TEXT SHOWN -
* * * *
The core — what the selections leave out
Most readers meet Mozi through the ethical and political doctrines. But the later Mohists also produced the Mohist Canon — a compressed, almost telegraphic body of writing on definition, logical relations, causation, ethics, geometry, and optics, including some of the earliest systematic reflection on language and inference anywhere. These chapters are corrupt, dense, and easy to skip, and Johnston's achievement is to make them legible: his notes reconstruct the arguments and flag the textual problems so a serious reader can finally follow them. Reading them changes the picture of Mohism from an earnest moral movement into a fully-fledged philosophical school with a theory of knowledge and argument.
The facing-page Chinese is a gift even to readers with only a little classical Chinese, and a standing invitation to check the English against the original.
Three highlights
1. Genuinely complete
Nothing is quietly dropped. For the first time in English you can read the Mozi as a whole book, doctrines and Canon together, and judge the school in full.
* * * *
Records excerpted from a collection
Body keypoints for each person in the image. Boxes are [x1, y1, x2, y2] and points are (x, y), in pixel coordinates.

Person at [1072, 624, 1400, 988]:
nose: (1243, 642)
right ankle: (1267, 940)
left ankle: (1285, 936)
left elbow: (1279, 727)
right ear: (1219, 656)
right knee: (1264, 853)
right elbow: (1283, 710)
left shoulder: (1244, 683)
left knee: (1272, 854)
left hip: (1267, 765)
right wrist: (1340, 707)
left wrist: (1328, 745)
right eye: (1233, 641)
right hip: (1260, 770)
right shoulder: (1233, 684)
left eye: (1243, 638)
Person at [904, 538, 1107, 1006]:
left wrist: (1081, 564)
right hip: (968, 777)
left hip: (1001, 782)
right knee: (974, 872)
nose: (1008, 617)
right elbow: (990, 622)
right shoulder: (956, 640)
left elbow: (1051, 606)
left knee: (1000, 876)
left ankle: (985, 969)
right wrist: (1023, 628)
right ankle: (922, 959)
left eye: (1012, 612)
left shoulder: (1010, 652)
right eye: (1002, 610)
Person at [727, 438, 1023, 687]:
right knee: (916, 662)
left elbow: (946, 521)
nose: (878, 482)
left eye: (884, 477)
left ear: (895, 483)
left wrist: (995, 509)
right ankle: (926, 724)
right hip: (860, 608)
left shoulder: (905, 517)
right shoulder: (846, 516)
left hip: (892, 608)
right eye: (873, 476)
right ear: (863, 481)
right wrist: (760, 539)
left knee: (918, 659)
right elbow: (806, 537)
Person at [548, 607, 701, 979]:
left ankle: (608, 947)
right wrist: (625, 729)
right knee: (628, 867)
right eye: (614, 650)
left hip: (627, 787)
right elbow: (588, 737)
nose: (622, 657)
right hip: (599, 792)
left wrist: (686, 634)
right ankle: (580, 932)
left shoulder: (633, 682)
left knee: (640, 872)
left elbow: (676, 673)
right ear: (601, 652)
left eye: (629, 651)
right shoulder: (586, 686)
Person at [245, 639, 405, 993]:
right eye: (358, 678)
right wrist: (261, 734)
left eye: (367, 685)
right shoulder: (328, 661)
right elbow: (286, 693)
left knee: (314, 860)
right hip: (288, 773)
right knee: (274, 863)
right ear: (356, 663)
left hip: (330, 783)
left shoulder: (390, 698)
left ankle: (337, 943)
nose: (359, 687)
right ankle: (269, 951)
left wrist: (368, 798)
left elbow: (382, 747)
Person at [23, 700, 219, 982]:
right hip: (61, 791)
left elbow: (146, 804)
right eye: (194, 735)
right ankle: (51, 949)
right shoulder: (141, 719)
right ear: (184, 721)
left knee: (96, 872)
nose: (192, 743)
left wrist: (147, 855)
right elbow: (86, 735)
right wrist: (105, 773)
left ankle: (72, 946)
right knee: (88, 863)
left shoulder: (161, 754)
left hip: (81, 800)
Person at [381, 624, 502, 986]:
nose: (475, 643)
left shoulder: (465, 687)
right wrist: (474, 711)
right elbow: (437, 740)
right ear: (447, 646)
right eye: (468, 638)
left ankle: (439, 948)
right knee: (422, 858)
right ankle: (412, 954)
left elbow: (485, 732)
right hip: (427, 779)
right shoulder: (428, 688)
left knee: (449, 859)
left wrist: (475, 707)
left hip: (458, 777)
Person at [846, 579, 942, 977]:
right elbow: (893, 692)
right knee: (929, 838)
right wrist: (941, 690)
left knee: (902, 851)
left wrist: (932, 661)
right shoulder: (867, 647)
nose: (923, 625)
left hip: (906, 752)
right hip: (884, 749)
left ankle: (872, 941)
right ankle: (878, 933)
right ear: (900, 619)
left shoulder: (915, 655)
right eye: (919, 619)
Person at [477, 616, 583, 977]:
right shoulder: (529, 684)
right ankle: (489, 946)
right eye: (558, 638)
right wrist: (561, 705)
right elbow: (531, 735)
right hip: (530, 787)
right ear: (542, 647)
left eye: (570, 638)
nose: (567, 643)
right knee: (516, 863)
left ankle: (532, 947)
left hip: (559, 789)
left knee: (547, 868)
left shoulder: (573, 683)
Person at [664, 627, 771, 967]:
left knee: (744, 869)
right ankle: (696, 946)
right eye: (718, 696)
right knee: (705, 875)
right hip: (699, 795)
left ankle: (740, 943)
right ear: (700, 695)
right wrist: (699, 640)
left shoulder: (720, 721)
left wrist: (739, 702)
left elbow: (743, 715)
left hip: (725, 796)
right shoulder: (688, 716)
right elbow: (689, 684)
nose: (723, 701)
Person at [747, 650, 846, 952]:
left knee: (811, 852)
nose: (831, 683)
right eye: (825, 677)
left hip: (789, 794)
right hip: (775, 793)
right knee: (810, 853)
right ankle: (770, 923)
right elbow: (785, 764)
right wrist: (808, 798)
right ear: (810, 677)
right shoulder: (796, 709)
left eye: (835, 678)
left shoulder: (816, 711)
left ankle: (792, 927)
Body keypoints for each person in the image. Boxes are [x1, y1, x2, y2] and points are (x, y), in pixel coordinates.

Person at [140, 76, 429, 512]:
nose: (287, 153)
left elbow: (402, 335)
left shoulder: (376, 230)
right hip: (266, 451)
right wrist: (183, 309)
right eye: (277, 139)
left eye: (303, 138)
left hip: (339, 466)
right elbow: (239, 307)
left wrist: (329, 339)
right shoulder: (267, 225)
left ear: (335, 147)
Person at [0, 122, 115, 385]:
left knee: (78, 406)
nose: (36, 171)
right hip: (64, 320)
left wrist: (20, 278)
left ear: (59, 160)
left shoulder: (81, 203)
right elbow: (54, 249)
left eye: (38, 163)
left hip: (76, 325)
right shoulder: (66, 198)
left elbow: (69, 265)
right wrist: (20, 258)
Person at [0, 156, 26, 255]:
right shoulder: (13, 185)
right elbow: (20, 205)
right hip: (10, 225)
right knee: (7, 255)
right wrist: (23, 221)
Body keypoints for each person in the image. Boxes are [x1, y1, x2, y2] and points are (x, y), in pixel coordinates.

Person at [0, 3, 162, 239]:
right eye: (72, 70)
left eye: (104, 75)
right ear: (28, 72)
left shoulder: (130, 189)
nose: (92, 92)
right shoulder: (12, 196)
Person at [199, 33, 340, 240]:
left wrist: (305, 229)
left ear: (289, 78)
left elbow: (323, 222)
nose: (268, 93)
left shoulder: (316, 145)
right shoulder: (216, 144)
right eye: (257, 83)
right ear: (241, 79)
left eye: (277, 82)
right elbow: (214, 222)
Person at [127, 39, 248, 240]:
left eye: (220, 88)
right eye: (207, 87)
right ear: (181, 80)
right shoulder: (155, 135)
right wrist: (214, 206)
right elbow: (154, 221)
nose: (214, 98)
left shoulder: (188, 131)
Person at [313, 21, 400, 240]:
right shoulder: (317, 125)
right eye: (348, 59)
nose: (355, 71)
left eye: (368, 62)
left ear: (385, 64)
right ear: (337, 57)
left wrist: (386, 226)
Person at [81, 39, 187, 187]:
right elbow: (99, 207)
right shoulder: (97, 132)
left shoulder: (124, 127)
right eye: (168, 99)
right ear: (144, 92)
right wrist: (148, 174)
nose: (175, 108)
* * * *
PROBLEM A - In the passage on the Mozi, what do Johnston's notes do for the Canon chapters?
PROBLEM B - Summarize the passage on the Mozi in two sentences.
PROBLEM C - List every subject that the passage on the Mozi says the Mohist Canon writes about.

EXPECTED ANSWER A - They reconstruct the arguments and flag the textual problems.

EXPECTED ANSWER B - Johnston's translation makes the Mohist Canon legible through notes that reconstruct its arguments and flag textual problems, showing Mohism to be a full philosophical school with a theory of knowledge and argument. It is complete, so the Mozi can be read as a whole book in English for the first time, and its facing-page Chinese lets readers check the English against the original.

EXPECTED ANSWER C - Definition, logical relations, causation, ethics, geometry, optics